= MATERIAL FOR THIS TASK =
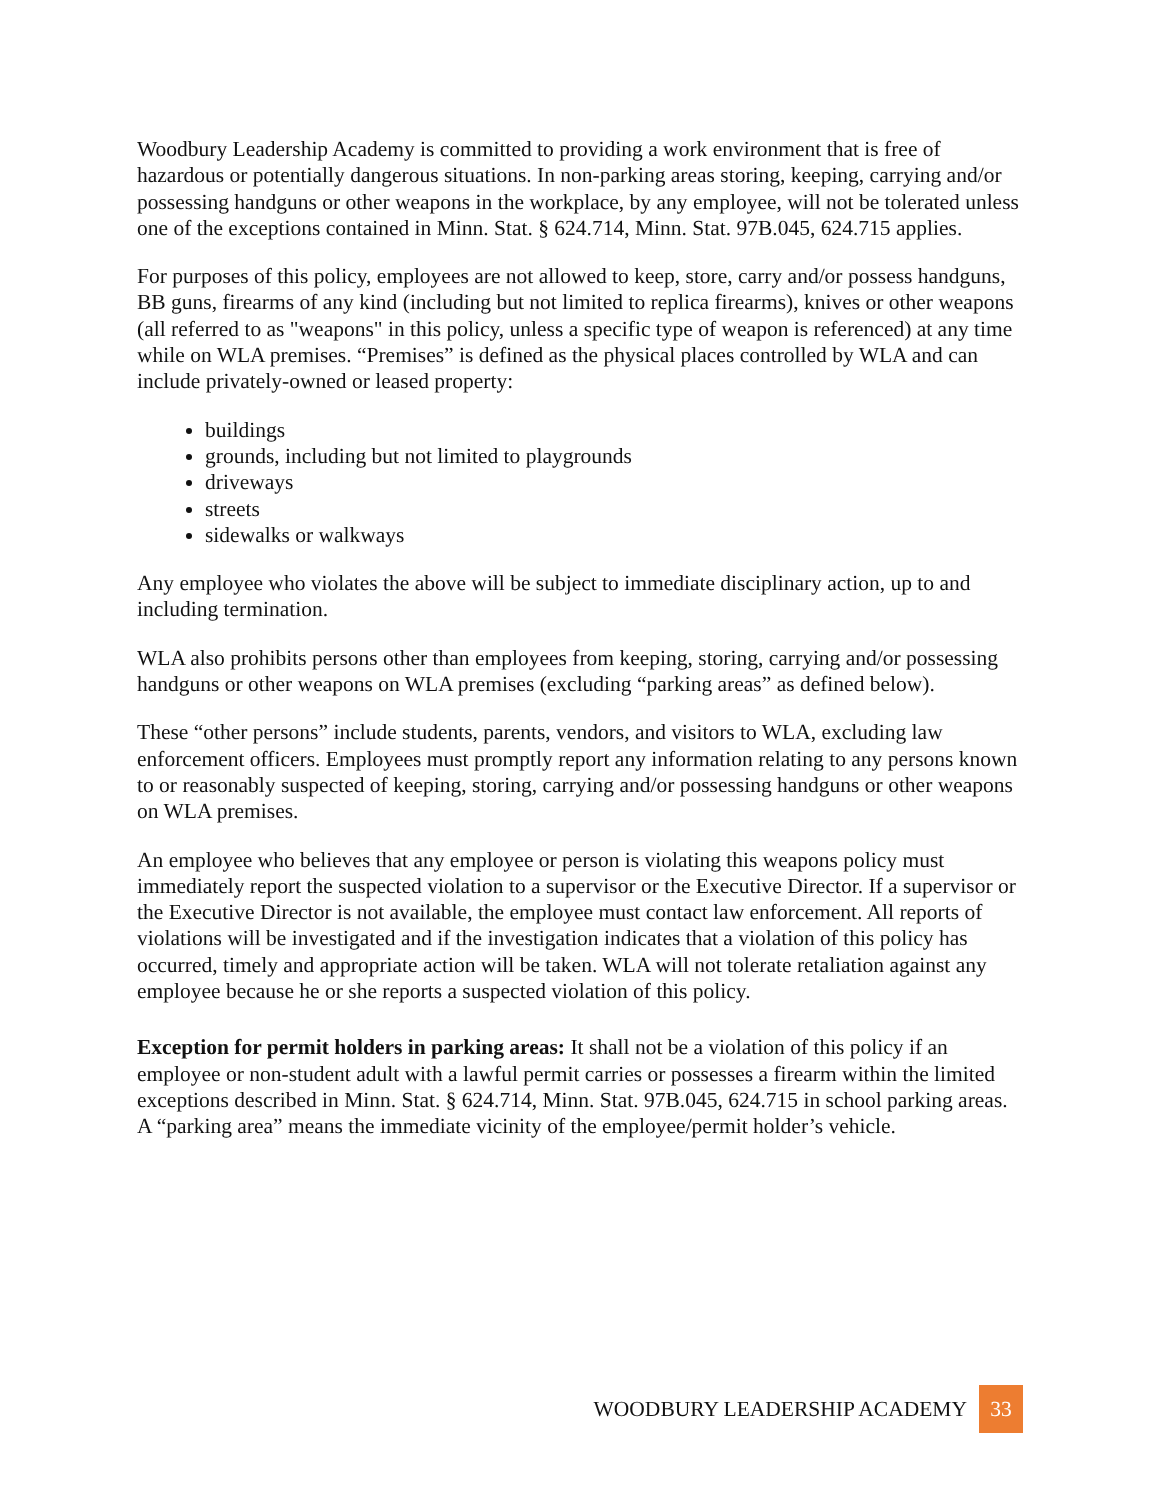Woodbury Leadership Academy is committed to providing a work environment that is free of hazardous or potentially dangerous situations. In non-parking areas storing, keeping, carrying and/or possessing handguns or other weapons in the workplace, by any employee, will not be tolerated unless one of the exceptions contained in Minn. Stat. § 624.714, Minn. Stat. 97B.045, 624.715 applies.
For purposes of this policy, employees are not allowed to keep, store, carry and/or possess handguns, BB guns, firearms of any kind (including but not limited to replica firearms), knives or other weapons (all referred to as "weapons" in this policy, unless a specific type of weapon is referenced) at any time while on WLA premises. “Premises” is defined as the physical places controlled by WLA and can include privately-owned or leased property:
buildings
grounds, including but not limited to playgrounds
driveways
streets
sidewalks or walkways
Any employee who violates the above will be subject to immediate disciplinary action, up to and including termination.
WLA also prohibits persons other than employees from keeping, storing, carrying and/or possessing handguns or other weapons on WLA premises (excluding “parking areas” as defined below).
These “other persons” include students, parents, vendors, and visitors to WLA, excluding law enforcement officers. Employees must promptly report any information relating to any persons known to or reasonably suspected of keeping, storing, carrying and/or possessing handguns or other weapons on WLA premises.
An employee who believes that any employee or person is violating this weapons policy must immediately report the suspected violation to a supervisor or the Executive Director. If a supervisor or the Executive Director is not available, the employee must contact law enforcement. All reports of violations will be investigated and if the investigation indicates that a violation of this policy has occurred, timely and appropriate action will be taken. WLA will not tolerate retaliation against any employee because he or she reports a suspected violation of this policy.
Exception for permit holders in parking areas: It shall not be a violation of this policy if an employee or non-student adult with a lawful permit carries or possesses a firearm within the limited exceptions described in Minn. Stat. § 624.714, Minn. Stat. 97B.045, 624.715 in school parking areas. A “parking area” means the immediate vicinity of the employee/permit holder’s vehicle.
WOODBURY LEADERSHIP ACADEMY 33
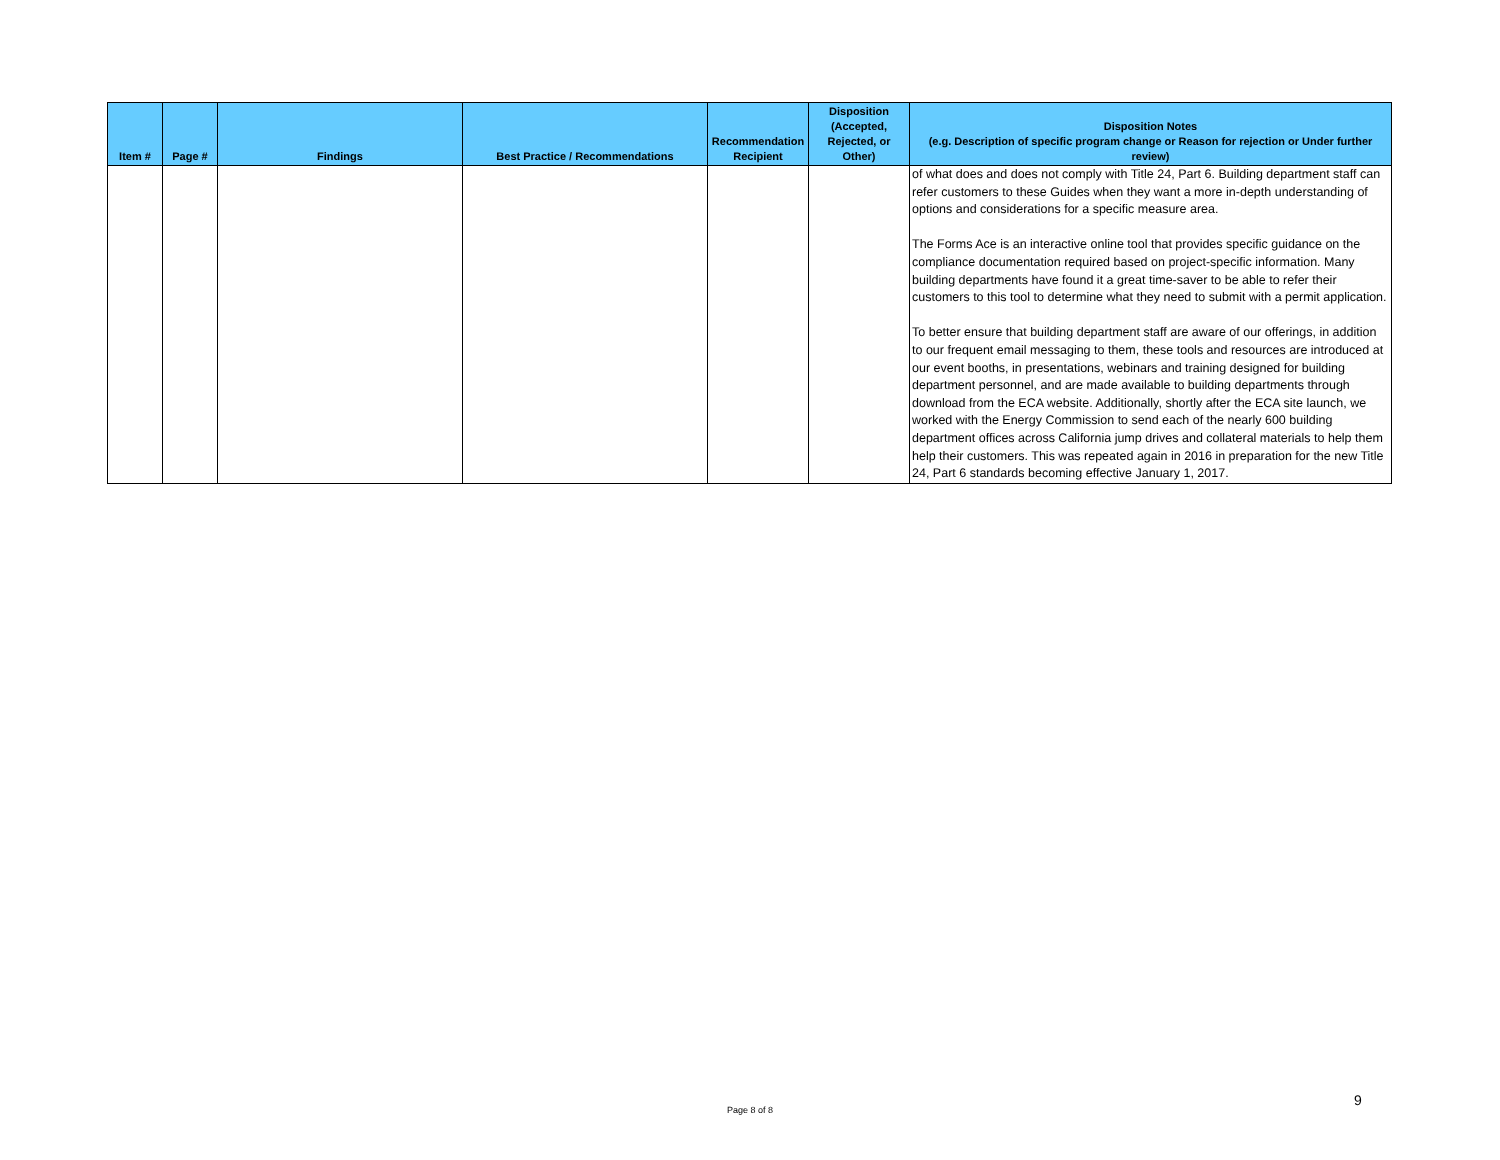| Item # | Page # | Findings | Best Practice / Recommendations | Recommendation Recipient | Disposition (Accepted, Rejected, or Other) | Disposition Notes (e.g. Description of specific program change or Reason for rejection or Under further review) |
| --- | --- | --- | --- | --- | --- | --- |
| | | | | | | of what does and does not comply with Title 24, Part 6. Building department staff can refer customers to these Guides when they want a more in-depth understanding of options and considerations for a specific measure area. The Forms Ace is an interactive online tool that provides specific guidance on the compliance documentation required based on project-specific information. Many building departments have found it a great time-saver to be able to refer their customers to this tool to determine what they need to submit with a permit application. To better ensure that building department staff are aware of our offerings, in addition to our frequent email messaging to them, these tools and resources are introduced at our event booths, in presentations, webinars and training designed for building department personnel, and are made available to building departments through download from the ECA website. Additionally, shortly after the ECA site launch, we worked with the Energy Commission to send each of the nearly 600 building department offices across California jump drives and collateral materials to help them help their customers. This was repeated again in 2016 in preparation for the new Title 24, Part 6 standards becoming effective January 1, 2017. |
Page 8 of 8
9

= WHAT TO WORK ON =
Every entry above needs to be duplicated exactly, without its images.

= COMPLETED EXERCISE =
Woodbury Leadership Academy is committed to providing a work environment that is free of hazardous or potentially dangerous situations. In non-parking areas storing, keeping, carrying and/or possessing handguns or other weapons in the workplace, by any employee, will not be tolerated unless one of the exceptions contained in Minn. Stat. § 624.714, Minn. Stat. 97B.045, 624.715 applies.
For purposes of this policy, employees are not allowed to keep, store, carry and/or possess handguns, BB guns, firearms of any kind (including but not limited to replica firearms), knives or other weapons (all referred to as "weapons" in this policy, unless a specific type of weapon is referenced) at any time while on WLA premises. “Premises” is defined as the physical places controlled by WLA and can include privately-owned or leased property:
buildings
grounds, including but not limited to playgrounds
driveways
streets
sidewalks or walkways
Any employee who violates the above will be subject to immediate disciplinary action, up to and including termination.
WLA also prohibits persons other than employees from keeping, storing, carrying and/or possessing handguns or other weapons on WLA premises (excluding “parking areas” as defined below).
These “other persons” include students, parents, vendors, and visitors to WLA, excluding law enforcement officers. Employees must promptly report any information relating to any persons known to or reasonably suspected of keeping, storing, carrying and/or possessing handguns or other weapons on WLA premises.
An employee who believes that any employee or person is violating this weapons policy must immediately report the suspected violation to a supervisor or the Executive Director. If a supervisor or the Executive Director is not available, the employee must contact law enforcement. All reports of violations will be investigated and if the investigation indicates that a violation of this policy has occurred, timely and appropriate action will be taken. WLA will not tolerate retaliation against any employee because he or she reports a suspected violation of this policy.
Exception for permit holders in parking areas: It shall not be a violation of this policy if an employee or non-student adult with a lawful permit carries or possesses a firearm within the limited exceptions described in Minn. Stat. § 624.714, Minn. Stat. 97B.045, 624.715 in school parking areas. A “parking area” means the immediate vicinity of the employee/permit holder’s vehicle.
WOODBURY LEADERSHIP ACADEMY 33
| Item # | Page # | Findings | Best Practice / Recommendations | Recommendation Recipient | Disposition (Accepted, Rejected, or Other) | Disposition Notes (e.g. Description of specific program change or Reason for rejection or Under further review) |
| --- | --- | --- | --- | --- | --- | --- |
| | | | | | | of what does and does not comply with Title 24, Part 6. Building department staff can refer customers to these Guides when they want a more in-depth understanding of options and considerations for a specific measure area. The Forms Ace is an interactive online tool that provides specific guidance on the compliance documentation required based on project-specific information. Many building departments have found it a great time-saver to be able to refer their customers to this tool to determine what they need to submit with a permit application. To better ensure that building department staff are aware of our offerings, in addition to our frequent email messaging to them, these tools and resources are introduced at our event booths, in presentations, webinars and training designed for building department personnel, and are made available to building departments through download from the ECA website. Additionally, shortly after the ECA site launch, we worked with the Energy Commission to send each of the nearly 600 building department offices across California jump drives and collateral materials to help them help their customers. This was repeated again in 2016 in preparation for the new Title 24, Part 6 standards becoming effective January 1, 2017. |
Page 8 of 8
9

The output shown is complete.